When I began research for my groundbreaking book about the impact of father absence on black women, one of the people I interviewed was Linda Nielsen, PhD, a professor of adolescent and educational psychology in the Department of Education at Wake Forest University. What fascinated me about her was that in the entire United States she taught the only college-level course on the relationship between fathers and daughters. It was clear to me that Nielsen understood the enormous impact of fathers on their daughters better than anyone. She also realized the importance of that relationship not just for individuals but also for the wholeness and healthiness of families and society.
Over the , I have followed her work as she took readers and society deeper into what I have called a special and sacred relationship. In the past, she has focused on how fathers and daughters can strengthen their bonds and helping others understand why we should care.
Now, in her new book, Improving Father-Daughter Relationships: A Guide for Women and Their Dads.
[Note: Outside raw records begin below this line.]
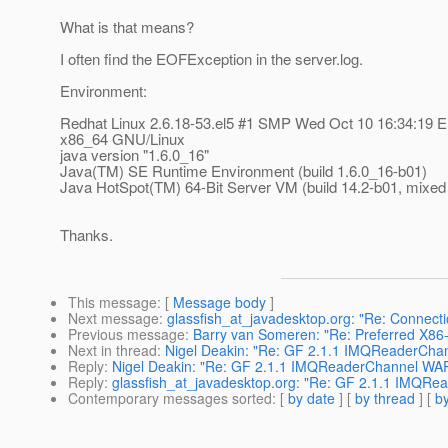
What is that means?
I often find the EOFException in the server.log.
Environment:
Redhat Linux 2.6.18-53.el5 #1 SMP Wed Oct 10 16:34:19 
x86_64 GNU/Linux
java version "1.6.0_16"
Java(TM) SE Runtime Environment (build 1.6.0_16-b01)
Java HotSpot(TM) 64-Bit Server VM (build 14.2-b01, mixe
Thanks.
This message
: [
Message body
]
Next message
:
glassfish_at_javadesktop.org: "Re: Connecti
Previous message
:
Barry van Someren: "Re: Preferred X86-6
Next in thread
:
Nigel Deakin: "Re: GF 2.1.1 IMQReaderCh
Reply
:
Nigel Deakin: "Re: GF 2.1.1 IMQReaderChannel W
Reply
:
glassfish_at_javadesktop.org: "Re: GF 2.1.1 IMQ
Contemporary messages sorted
: [
by date
] [
by thread
] [
by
In this new book, Nielsen offers practical steps that can be taken to resolve conflict in the relationship while targeting areas where tension can and often does arise—money, romance, mothers, divorce, remarriage and age--sometimes preventing a bond or disrupting one.
She notes several self-defeating beliefs that could prevent readers from getting the most out of the book: “Dad should make the first move to fix the mess because he is older and he is the parent,” is one of those beliefs that could definitely get in the way.
What difference does age make, Nielsen asks. “The goal is to make yourself happier by finding solutions without getting bogged down in thinking about who should make the first move.”
Conversely, if readers are hoping to play the blame game, Improving Father-Daughter Relationships isn't for them, warns Nielsen. “If you are hoping this book will confirm that you are not to blame for the difficulties in your father-daughter relationship,” you may have the wrong publication. “How does blaming or shaming the other person get you what you want which is more joy and less stress between you two?” she asks.
Good question. There are others in this book packed with valuable information and insights. Nielsen also offers a four- step problem-solving approach that will “enable you to get to the root of the problem, instead of dealing over and over again with the fallout.”
The quizzes in the book provide opportunity for each—father and daughter—to reflect on what role they have played or are playing in their relationship, and how they could alter their behavior to enhance their interaction.
For the past 20 years, through Esther Productions Inc.’s Fatherless Daughter Reconciliation Project, I have worked with girls and women who were abandoned by the fathers after divorce or never knew their fathers because their parents never lived together or never married. Many of the issues discussed in Nielsen’s latest book and the guidance she provides can bring great relief to many girls and women with whom I have come in contact, particularly those seeking to reconcile with their fathers. Improving Father-Daughter Relationships: A Guide for Women and Their Dads is a necessary resource for me and my team at Esther Productions. Inc.
My only regret over the years I have been involved in the fatherhood movement is that I have never had the opportunity to work directly with Nielsen. As a fatherless woman and someone who understands the importance of the father-daughter relationship, I value her and her work tremendously, and recommend you purchase a copy of Improving Father-Daughter Relationships: A Guide for Women and Their Dads.